Le soleil, approchant du zénith, tomba à plomb sur le plateau de la Douvre. Une prodigalité de lumière se versa du haut du ciel ; la vaste réverbération de la mer sereine s’y joignit ; le rocher commença à tiédir, et réchauffa l’homme.

Un soupir souleva la poitrine de Gilliatt.

Il vivait.

Le soleil continua ses caresses, presque ardentes. Le vent, qui était déjà le vent de midi et le vent d’été, s’approcha de Gilliatt comme une bouche, soufflant mollement.

Gilliatt remua.

L’apaisement de la mer était inexprimable. Elle avait un murmure de nourrice près de son enfant. Les vagues paraissaient bercer l’écueil.

Les oiseaux de mer, qui connaissaient Gilliatt, volaient au-dessus de lui, inquiets. Ce n’était plus leur ancienne inquiétude sauvage.
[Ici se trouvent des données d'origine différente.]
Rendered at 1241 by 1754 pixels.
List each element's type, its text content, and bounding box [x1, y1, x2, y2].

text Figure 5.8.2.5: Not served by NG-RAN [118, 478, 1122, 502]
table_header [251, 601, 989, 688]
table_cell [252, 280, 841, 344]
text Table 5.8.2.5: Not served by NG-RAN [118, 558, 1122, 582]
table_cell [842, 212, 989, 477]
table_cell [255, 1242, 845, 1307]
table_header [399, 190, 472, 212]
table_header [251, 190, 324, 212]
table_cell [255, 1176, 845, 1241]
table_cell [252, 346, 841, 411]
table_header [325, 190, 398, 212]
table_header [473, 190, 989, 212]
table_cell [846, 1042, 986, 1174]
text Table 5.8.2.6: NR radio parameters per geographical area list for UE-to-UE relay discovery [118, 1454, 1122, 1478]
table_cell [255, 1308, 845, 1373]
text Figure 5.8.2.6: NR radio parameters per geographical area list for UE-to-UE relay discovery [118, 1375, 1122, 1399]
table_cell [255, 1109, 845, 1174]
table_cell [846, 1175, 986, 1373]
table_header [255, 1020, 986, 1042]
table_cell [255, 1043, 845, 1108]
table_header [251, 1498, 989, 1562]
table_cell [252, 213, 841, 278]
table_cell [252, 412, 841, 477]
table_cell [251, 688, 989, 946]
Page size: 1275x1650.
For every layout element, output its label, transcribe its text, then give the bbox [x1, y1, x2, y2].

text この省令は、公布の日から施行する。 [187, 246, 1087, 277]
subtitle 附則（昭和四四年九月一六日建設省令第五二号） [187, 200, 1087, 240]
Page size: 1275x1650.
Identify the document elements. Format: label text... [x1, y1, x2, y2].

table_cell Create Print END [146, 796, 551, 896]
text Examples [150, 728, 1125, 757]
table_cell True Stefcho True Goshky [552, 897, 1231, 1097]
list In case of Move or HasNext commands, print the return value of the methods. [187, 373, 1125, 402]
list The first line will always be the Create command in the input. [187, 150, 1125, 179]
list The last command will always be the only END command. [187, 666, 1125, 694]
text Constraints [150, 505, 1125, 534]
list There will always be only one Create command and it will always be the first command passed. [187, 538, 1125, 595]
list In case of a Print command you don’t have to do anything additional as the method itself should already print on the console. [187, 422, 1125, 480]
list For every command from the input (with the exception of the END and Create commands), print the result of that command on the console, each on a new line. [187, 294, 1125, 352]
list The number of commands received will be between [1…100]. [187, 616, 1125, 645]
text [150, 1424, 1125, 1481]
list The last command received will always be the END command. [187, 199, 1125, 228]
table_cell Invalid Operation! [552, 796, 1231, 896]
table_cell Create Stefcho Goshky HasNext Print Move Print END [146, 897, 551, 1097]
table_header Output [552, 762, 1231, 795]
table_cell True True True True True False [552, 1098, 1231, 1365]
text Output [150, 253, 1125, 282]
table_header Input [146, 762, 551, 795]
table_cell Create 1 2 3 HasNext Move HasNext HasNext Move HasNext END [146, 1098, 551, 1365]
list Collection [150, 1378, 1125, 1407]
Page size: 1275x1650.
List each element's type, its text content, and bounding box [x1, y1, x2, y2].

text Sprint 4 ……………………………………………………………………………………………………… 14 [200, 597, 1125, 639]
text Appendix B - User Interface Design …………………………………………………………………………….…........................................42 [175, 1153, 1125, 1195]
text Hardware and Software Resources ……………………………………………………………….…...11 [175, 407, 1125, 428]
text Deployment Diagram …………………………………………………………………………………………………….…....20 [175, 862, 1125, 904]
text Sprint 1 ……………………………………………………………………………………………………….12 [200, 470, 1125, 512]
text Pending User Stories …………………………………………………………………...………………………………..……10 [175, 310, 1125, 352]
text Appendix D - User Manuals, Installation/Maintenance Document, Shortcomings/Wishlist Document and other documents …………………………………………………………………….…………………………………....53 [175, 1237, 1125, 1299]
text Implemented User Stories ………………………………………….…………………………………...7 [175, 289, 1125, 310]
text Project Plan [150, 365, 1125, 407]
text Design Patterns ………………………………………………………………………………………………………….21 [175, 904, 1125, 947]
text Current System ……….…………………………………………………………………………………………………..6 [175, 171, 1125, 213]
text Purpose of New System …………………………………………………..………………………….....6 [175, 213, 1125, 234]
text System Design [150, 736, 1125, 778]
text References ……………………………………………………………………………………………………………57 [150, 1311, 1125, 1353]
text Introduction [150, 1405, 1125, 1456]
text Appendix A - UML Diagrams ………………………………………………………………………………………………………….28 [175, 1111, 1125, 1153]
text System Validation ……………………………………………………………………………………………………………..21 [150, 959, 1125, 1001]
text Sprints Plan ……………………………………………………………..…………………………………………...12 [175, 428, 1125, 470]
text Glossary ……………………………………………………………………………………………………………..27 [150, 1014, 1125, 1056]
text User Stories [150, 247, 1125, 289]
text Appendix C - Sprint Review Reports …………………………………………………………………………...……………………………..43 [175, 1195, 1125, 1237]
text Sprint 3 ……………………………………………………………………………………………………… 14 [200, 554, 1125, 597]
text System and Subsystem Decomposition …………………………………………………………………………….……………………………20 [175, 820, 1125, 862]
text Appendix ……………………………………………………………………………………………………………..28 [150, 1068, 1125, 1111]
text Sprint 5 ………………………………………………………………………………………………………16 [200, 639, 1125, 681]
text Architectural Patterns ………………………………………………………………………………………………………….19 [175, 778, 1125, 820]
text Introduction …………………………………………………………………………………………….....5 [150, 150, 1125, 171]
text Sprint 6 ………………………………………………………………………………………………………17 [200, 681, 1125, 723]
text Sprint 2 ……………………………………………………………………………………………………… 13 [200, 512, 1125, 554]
C’était on ne sait quoi de tendre et de fraternel. Ils poussaient de petits cris. Ils avaient l’air de l’appeler. Une mouette, qui l’aimait sans doute, eut la familiarité de venir tout près de lui. Elle se mit à lui parler. Il ne semblait pas entendre. Elle sauta sur son épaule et lui becqueta les lèvres doucement.

Gilliatt ouvrit les yeux.

Les oiseaux, contents et farouches, s’envolèrent.

Gilliatt se dressa debout, s’étira comme le lion réveillé, courut au bord de la plate-forme, et regarda sous lui dans l’entre-deux des Douvres.

La panse était là, intacte. Le tampon s’était maintenu, la mer probablement l’avait peu rudoyé.

Tout était sauvé.

Gilliatt n’était plus las. Ses forces étaient réparées. Cet évanouissement avait été un sommeil.

Il vida la panse, mit la cale à sec et l’avarie hors de la flottaison, se rhabilla, but, mangea, fut joyeux.

La voie d’eau, examinée au jour, demandait plus de travail que Gilliatt n’aurait cru. C’était une assez grave avarie. Gilliatt n’eut pas trop de toute la journée pour la réparer.

Le lendemain, à l’aube, après avoir défait le barrage et rouvert l’issue du défilé, vêtu de ces haillons qui avaient eu raison de la voie d’eau, ayant sur lui la ceinture de Clubin et les soixante-quinze mille francs, debout dans la panse radoubée à côté de la machine sauvée, par un bon vent, par une mer admirable, Gilliatt sortit de l’écueil Douvres.

Il mit le cap sur Guernesey.

Au moment où il s’éloigna de l’écueil, quelqu’un qui eût été là l’eût entendu chanter à demi-voix l’air Bonny Dundee.